Huckabee und McCain hatten die beiden ersten Vorwahlen in Iowa beziehungsweise New Hampshire gewonnen. Der Multimillionär Romney landete jeweils auf dem zweiten Platz, weswegen er in seinem Heimatbundesstaat Michigan dringend einen Sieg brauchte, um im Wahlkampf nicht den Anschluss zu verlieren. Romneys Sieg fiel nun überraschend klar aus, hatten Meinungsforscher doch ein Kopf-an-Kopf-Rennen zwischen ihm und McCain vorhergesagt.

Für McCain bedeutet der zweite Platz in Michigan einen herben Rückschlag. Das Rennen um das republikanische Präsidentschaftsticket ist nun weiter offen, bisher ist im Wahlkampf der frühere New Yorker Bürgermeister Rudy Giuliani noch nicht in Erscheinung. Er konzentriert sich auf bevölkerungsreiche Staaten wie Florida oder New York.

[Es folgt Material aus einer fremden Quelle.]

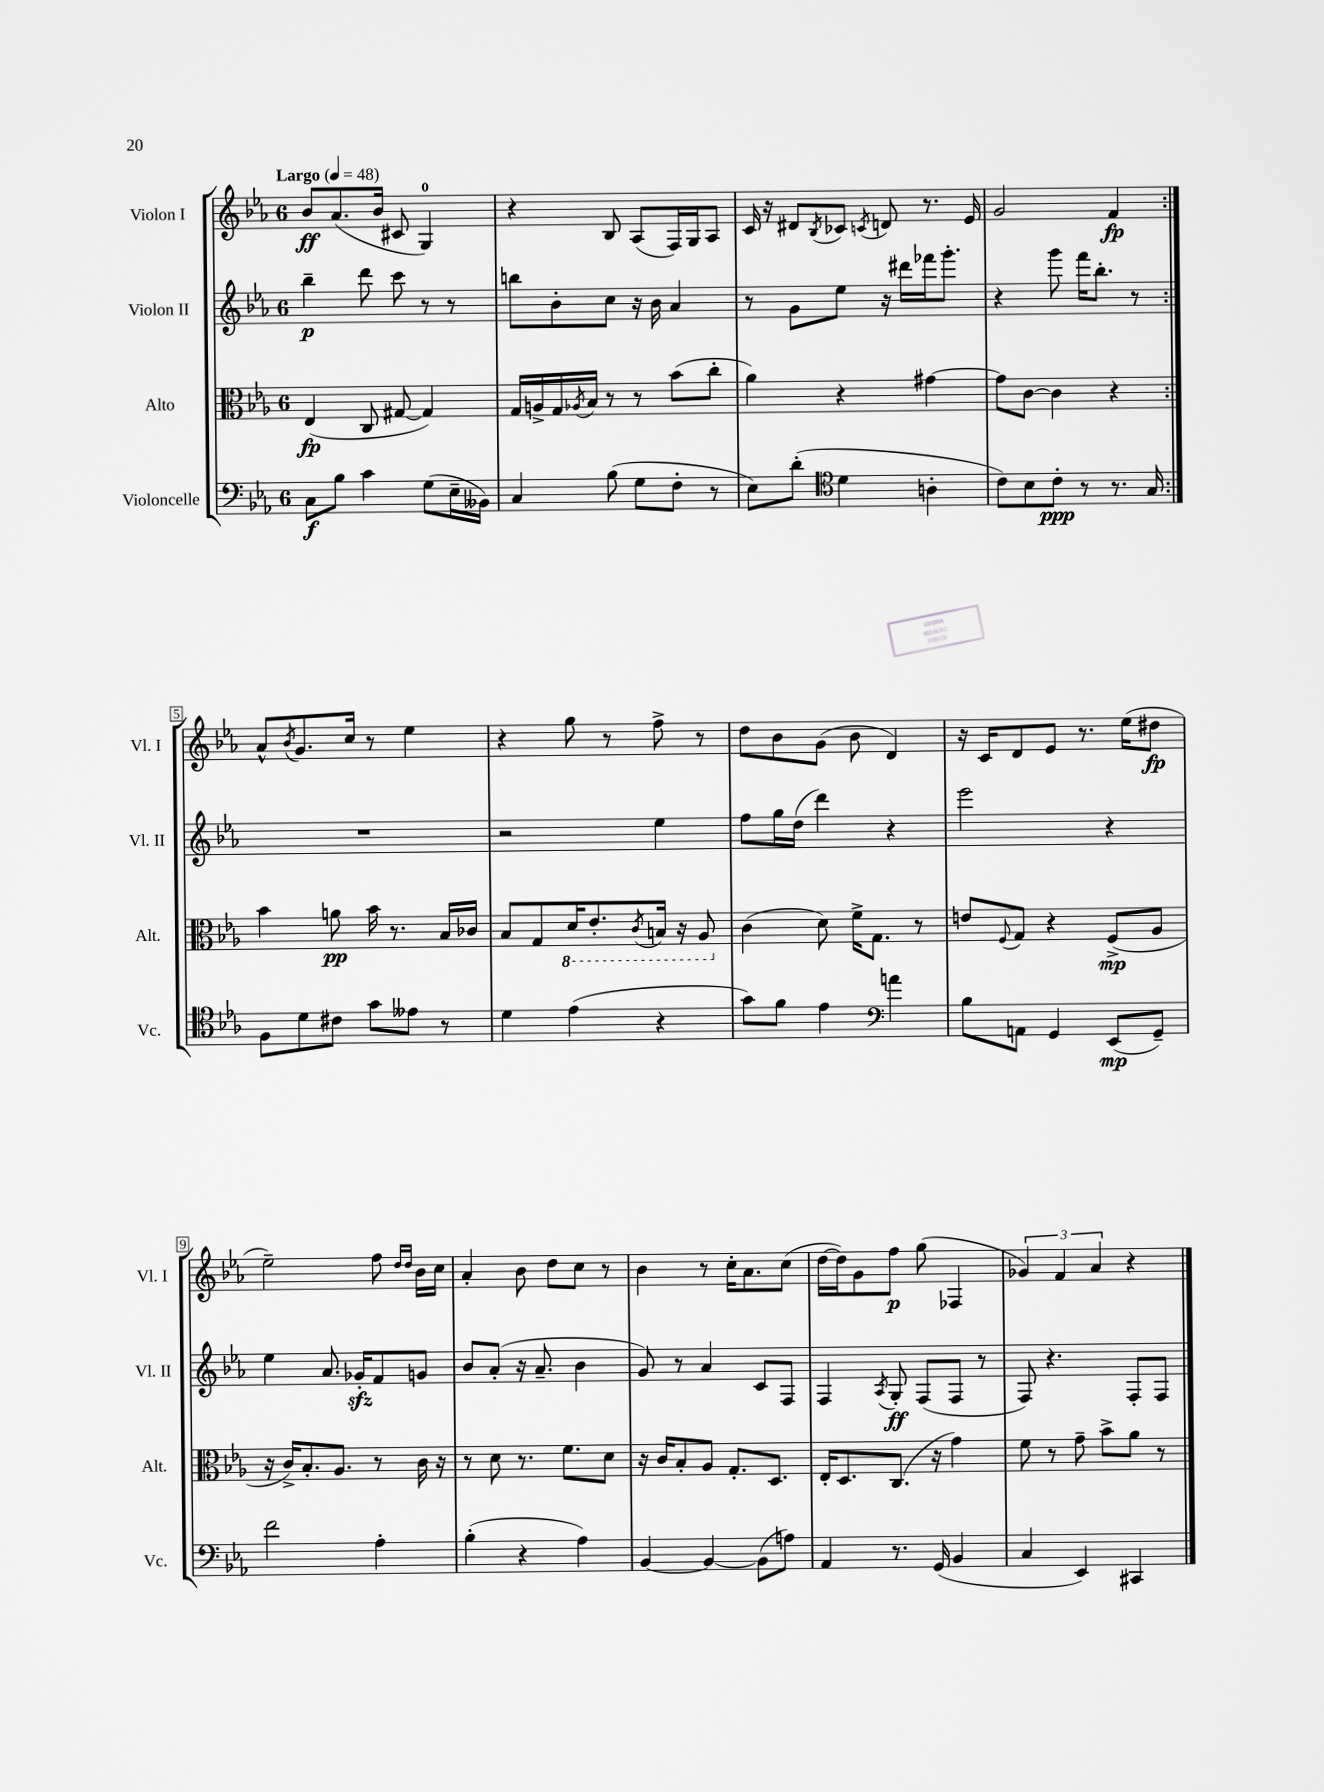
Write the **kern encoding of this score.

**kern	**kern	**kern	**kern
*staff4	*staff3	*staff2	*staff1
*clefF4	*clefC3	*clefG2	*clefG2
*k[b-e-a-]	*k[b-e-a-]	*k[b-e-a-]	*k[b-e-a-]
*M6/8	*M6/8	*M6/8	*M6/8
*MM48	*MM48	*MM48	*MM48
8C\L	(4E-/	4bb-~\	8b-/L
8B-\J	.	.	(8.a-/
4c\	8C/	8ddd\	.
.	.	.	16b-/Jk
.	[8G#/	8ccc\	8c#/
(8G\L	4G#/])	8r	4G/)
16E-~\L	.	8r	.
16BB--\JJ)	.	.	.
=	=	=	=
4C/	16G/LL	8bb\L	4r
.	16A^/	.	.
.	16G/	8b-'\	.
.	8qA-/	.	.
.	16B-/JJ	.	.
(8B-\	8r	8cc\J	8B-/
8G\L	8r	16r	(8A-/L
.	.	16b-\	.
8F'\J	(8b-\L	4a-/	16F/L)
.	.	.	16G/J
8r	8cc'\J	.	8A-/J
=	=	=	=
8E-\L)	4a-\)	8r	16c/
.	.	.	16r
(8d'\J	.	8g\L	8d#/L
*clefC4	*	*	*
.	.	.	8qB-/
4d\	4r	8ee-\J	8c-/J
.	.	.	8qc/
.	.	16r	8d/
.	.	16ddd#\LL	.
4A'\	[4g#\	16fff-\J	8.r
.	.	8.ggg'\J	.
.	.	.	16e-/
=	=	=	=
8c\L)	8g#\]L	4r	2g/
8B-\	[8c\J	.	.
8c'\J	4c\]	8ggg\	.
8r	.	16fff\LK	.
.	.	8.bb-'\J	.
8.r	4r	.	4f/
.	.	8r	.
16G/	.	.	.
=:|!	=:|!	=:|!	=:|!
8F\L	4b-\	2.r	8a-^^/L
.	.	.	8qb-/
8d\	.	.	8.g/
8c#\J	8a\	.	.
.	.	.	16cc/Jk
8g\L	16b-\	.	8r
.	8.r	.	.
8e--\J	.	.	4ee-\
8r	16B-/LL	.	.
.	16c-/JJ	.	.
=	=	=	=
4d\	8B-/L	2r	4r
.	8G/	.	.
(4e-\	16D/K	.	8gg\
.	8.E-'/	.	.
.	.	.	8r
.	8qC/	.	.
4r	16BB/Jk	4ee-\	8ff^\
.	16r	.	.
.	8AA-/	.	8r
=	=	=	=
8g\L)	(4c\	8ff\L	8dd\L
8f\J	.	16gg\L	8b-\
.	.	(16dd\JJ	.
4e-\	8d\)	4ddd\)	(8g\J
.	16f^\LK	.	8b-\
.	8.G\J	.	.
*clefF4	*	*	*
4a\	.	4r	4d/)
.	8r	.	.
=	=	=	=
8B-\L	8e/L	2eee-\	16r
.	.	.	16c/LK
.	8qqF/	.	.
8AA\J	8G/J	.	8d/
4GG/	4r	.	8e-/J
.	.	.	8.r
(8EE-/L	(8F^/L	4r	.
.	.	.	(16ee-\LK
8GG~/J)	8A-/J	.	8dd#\J
=	=	=	=
2f\	16r	4ee-\	2ee-~\)
.	16c^/LK)	.	.
.	8.B-'/	.	.
.	.	8.a-/	.
.	8.A-/J	.	.
.	.	16g-'/LK	.
4A-'\	8r	8f/	8ff\
.	.	.	16qqdd/LL
.	.	.	16qqdd/JJ
.	16c\	8g/J	16b-\LL
.	16r	.	16cc\JJ
=	=	=	=
(4B-'\	8r	8b-/L	4a-'/
.	8d\	(8a-'/J	.
4r	8.r	16r	8b-\
.	.	8.a-~/	.
.	.	.	8dd\L
.	8.f\L	.	.
4A-\)	.	4b-\	8cc\J
.	8d\J	.	8r
=	=	=	=
[4BB-/	16r	8g/)	4b-\
.	16c/LK	.	.
.	8B-'/	8r	.
4BB-/_	8A-/J	4a-/	8r
.	8.G'/L	.	16cc'\LK
.	.	.	8.a-\
(8BB-\]L	.	8c/L	.
.	8.D/J	.	.
8A\J)	.	8F/J	(8cc\J
=	=	=	=
4AA-/	16E-'/LK	4F/	[16dd\LL
.	8.D/	.	16dd\]J)
.	.	.	8g\
.	.	8qA-/	.
8.r	(8.C/J	8G'/	8ff\J
.	.	(8F/L	(8gg\
(16GG/	16r	.	.
4BB-/	4g\)	8F/J	4F-/
.	.	8r	.
=	=	=	=
4C/	8f\	8F/)	6g-/)
.	8r	4.r	.
.	.	.	6f/
4EE-/)	8g~\	.	.
.	.	.	6a-/
.	8b-^\L	.	.
4CC#/	8a-\J	8F'/L	4r
.	8r	8F/J	.
==	==	==	==
*-	*-	*-	*-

Weil er keinen Wahlkampf führte, kam Giuliani in Michigan nur auf drei Prozent der Stimmen.

"Diese Nacht ist der Beginn eines Comebacks, eines Comebacks für Amerika", rief Romney seinen jubelnden Anhängern in Southfield zu. Er sprach in seiner Siegesrede von einem "Sieg über den Pessimismus in Washington". "Ihr habt Amerika gesagt, was es hören muss", wiederholte Romney seine Forderungen nach Steuersenkungen und einem beherzteren Kampf gegen die illegale Einwanderung. Der in Michigan aufgewachsene Romney hatte im Wahlkampf einen Heimvorteil gehabt. Sein Vater war Gouverneur des Staates im Mittleren Westen der USA, der wegen des Niederganges seiner Industrie mit massiven wirtschaftlichen Problemen zu kämpfen hat.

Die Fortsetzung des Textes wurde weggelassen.